**ФРАГМЕНТ ТЕКСТА**:
━━━━━━━━━━━━━━━━

Вы спрашиваете, получала ли я от кого советы в творческой работе? Ой, дорогие товарищи, не получала никогда никаких советов. Какое-то слишком глухое место у нас, что поблизости нет никаких художников, никаких искусствоведов. А если моя работа ценная, то только она моя родная и добыта огромной любовью и бычьим упрямством. А если есть в ней какие недостатки, то тоже некого винить — ни школу, ни учителей».
Вот такими они были «университеты» Катерины Белокур. И если бы не полтавский Дом народного творчества, открывший картины Белокур и протянувший руку помощи, то и не увидели бы люди её полотен и ушла бы вместе с ней несказанная красота, Космос Катерины Белокур.
Но об этом я узнала позже, а тогда в музее я испытала такое художественное потрясение, что невозможно было уйти без памятки о художнице — хотя бы какой-то открытки. Так я попала в кабинет директора Музея — Россошинской Нины Леонидовны, страстной почитательницы Белокур, и узнала, что в 150-ти километрах от Киева находится родное село художницы — Богдановка, и мемориальный дом-музей. Всё решилось в один момент — завтра еду!
Два мира есть у человека:
Один, который нас творил,
Другой, который мы от века
Творим по мере наших сил.
Н.Заболоцкий
Мир, сотворённый Катериной Белокур на её полотнах, начинался здесь — в белой украинской хате, под сенью вяза-патриарха, что стоит за плетнём у калитки, как крылом укрывая пол-улицы могучей своей кроной. А вот и старая яблоня, плоды которой запечатлены в известной картине художницы «Богдановские яблоки». Дерево ещё плодоносит, хотя хозяйки давно нет на свете. Я подбираю в траве яблоки, туго налитые соком этой земли, вскормившей и саму художницу, и цветы, через которые открывала она нам красоту мироздания, красоту своей души.
К.Белокур. Богдановские яблоки
«А может вы не пишете мне потому, что недовольны, что я рисую только цветы? Так как же их не рисовать, если они такие красивые? — обращается она в письме к одному из искусствоведов. — Я и сама, как начну какую-нибудь картину цветов, то думаю: вот закончу эту, тогда буду рисовать что- нибудь из жизни людской. Но пока закончу, в голове возникают картины одна другой чудесней — и всё цветы. А как придёт весна, да цветы зацветут, ой, боже мой! Как глянешь: тот цветок красив, а этот ещё краше, а тот ещё прекрасней! И будто наклоняются ко мне и чуть ли ни говорят: "Кто же нас тогда будет рисовать, если ты оставляешь?" И я обо всём забываю и снова рисую цветы».
Именно Катерина Белокур заставила меня впервые задуматься над тем, что же это такое — цветок? Не создан ли он Богом, природой специально для человека, чтобы научить его пониманию гармонии? Кому ещё и для чего нужен цветок в нашем мире? — Насекомым, бабочкам, пчёлам, которых он привлекает ярким цветом, запахом, нектаром. Необходимость в этом есть и у самого цветка — для опыления. Но всё, из чего он складывается — лепестки, тычинки, пестик, форма чашечки, изящество стебля, разнообразие цвета — ведь воспринять всё это как нечто целое и прекрасное способен только человек!

━━━━━━━━━━━━━━━━

**ИСХОДНЫЕ СТРОКИ**:
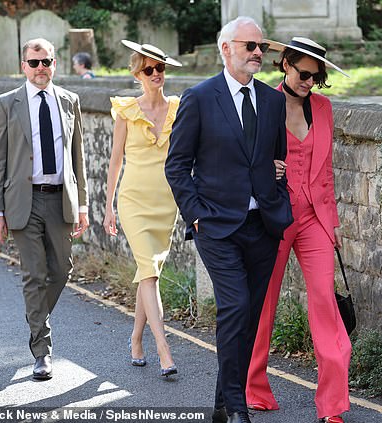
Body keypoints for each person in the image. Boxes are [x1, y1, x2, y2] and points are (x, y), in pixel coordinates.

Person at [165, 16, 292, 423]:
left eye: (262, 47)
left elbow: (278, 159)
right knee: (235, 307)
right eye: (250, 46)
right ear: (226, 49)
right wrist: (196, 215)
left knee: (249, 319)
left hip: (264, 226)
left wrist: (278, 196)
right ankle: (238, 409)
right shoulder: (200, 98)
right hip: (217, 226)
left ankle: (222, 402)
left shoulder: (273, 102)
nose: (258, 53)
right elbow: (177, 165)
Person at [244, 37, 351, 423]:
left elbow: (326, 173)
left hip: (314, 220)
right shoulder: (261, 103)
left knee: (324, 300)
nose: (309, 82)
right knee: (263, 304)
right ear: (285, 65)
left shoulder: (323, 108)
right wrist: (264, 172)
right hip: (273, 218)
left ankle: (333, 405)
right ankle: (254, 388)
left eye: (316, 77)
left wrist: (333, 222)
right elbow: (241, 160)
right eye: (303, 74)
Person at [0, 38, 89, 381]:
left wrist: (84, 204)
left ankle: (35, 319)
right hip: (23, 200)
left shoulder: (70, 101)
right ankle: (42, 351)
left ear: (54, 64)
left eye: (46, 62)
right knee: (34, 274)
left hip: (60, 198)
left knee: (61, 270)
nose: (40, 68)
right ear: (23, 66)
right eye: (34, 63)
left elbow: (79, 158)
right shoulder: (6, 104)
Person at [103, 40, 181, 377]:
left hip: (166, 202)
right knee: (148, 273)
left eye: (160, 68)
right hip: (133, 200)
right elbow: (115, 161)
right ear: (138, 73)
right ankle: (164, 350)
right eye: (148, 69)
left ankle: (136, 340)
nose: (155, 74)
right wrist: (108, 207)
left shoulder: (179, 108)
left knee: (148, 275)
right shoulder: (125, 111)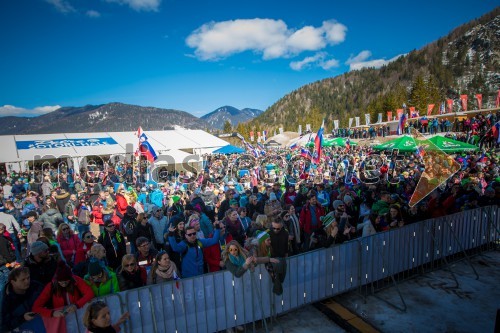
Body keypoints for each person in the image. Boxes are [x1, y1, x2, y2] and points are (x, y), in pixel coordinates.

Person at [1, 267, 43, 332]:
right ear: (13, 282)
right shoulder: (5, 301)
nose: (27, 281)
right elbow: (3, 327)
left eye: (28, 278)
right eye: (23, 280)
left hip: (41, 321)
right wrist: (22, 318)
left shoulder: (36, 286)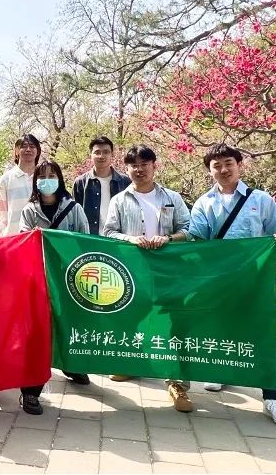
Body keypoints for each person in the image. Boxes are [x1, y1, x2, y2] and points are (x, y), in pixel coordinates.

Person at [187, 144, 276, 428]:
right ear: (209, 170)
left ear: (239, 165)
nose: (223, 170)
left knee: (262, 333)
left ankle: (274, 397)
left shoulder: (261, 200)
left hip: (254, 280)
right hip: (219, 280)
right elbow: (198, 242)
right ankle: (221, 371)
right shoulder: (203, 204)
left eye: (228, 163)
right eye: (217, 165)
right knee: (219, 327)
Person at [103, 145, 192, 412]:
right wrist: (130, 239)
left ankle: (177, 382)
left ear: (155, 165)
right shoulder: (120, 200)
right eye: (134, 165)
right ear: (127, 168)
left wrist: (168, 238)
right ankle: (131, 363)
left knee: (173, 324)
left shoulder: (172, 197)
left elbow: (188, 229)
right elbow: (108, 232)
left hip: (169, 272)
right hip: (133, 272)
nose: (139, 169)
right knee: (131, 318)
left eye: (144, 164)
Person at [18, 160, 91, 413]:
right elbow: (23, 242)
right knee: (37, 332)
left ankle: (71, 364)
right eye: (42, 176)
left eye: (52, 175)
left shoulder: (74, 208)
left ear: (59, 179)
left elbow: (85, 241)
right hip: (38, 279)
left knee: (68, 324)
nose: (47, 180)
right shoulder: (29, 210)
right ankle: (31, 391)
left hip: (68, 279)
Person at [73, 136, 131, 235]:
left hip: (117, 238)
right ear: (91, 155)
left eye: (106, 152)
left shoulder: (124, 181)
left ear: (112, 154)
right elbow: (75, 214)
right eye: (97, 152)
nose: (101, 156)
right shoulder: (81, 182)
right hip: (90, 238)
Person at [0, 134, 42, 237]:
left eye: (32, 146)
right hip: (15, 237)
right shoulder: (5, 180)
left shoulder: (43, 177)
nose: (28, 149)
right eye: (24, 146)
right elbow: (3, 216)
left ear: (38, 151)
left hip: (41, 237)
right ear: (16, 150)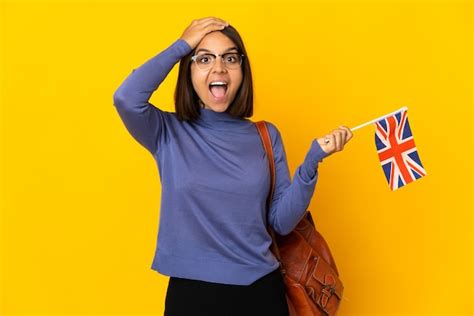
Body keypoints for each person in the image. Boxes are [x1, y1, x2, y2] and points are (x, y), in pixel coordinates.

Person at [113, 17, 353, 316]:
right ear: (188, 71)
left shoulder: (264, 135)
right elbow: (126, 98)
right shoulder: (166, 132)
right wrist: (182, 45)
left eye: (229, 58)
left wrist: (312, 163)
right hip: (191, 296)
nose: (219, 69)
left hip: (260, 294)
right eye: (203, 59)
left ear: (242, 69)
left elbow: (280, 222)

━━━━━━━━━━━━━━━━

**ЧТО СДЕЛАТЬ**: Продолжите текст о Катерине Белокур и её цветах, начав сразу после его последнего предложения.

**ОТВЕТ**:
Постигая гармонию цветка, человек уже сам синтезирует новую гармонию. Не зря ещё в древности цветы символизировали у людей самые высокие чувства. Так библейские иудеи времён царя Соломона украшали алтари храмов цветами лилии, считая, что красота их способствует молитвенному настроению.
Вряд ли крестьянка Катря Белокур, никогда не ходившая в школу и освоившая грамоту самостоятельно, читала где-то о подобных вещах. Просто сердцем своим она знала о божественном происхождении и предназначении цветов, и, перенося их на холсты (зачастую вытканные собственными руками), Катерина не просто создавала картину, она творила молитву. Помните, как в народе говорят: «Работает, словно молится».
А вот что рассказывает Ольга Климовна Белокур (в Богдановке полсела Белокуров), хранительница мемориального дома художницы: «Знаете, всё время она спешила и всё работала стоя. И рисовала стоя, и на машинке шила стоя. Говорит, пока я сяду, да встану... время жалко было. Старалась успеть. Иногда приходилось разговаривать с ней: когда читаете литературу? Она говорит, когда кушаю. Печку топит, говорит: сколько время ушло! А сколько бы я нарисовала!
Она — человек, который не мыслил о карьере, она всю себя отдавала рисованию, искусству. Я её знала с 47-го года. Как увидела глубокий взгляд, так глаза её мне и запомнились. Задушевный человек, в самую душу заглядывала. Очень добрая была.
В мастерской только её самодельные кисти, краски. Во всём доходила в рисовании сама.
Сама в совершенстве изучила технику письма маслом. Даже крупные её полотна, а их немало, написаны тончайшей техникой миниатюры — невероятный труд! Сама постигала композицию, в отличие от профессиональных художников она не делала на полотне первоначального наброска общего плана, а начинала сразу с какого-то цветка, весь сложнейший замысел картины держала в голове.
Вершина формы строгой и чеканной —
Земной цветок: Жасмин, Тюльпан, Горлец,
Кипрей и Клевер, Лилии и Канны,
Сирень и Роза, Ландыш, наконец.
Любой цветок сорви среди поляны—
Чистейшего искусства образец.
Не допустил Создателя резец
Ни одного малейшего изъяна!
Как скудно мы общаемся с цветами!
Меж красотой и суетными нами
Лежит тупая, жирная черта.
Но не считай цветенье их напрасным,
Мы к ним придём — пречистым и прекрасным,
Когда невыносима суета.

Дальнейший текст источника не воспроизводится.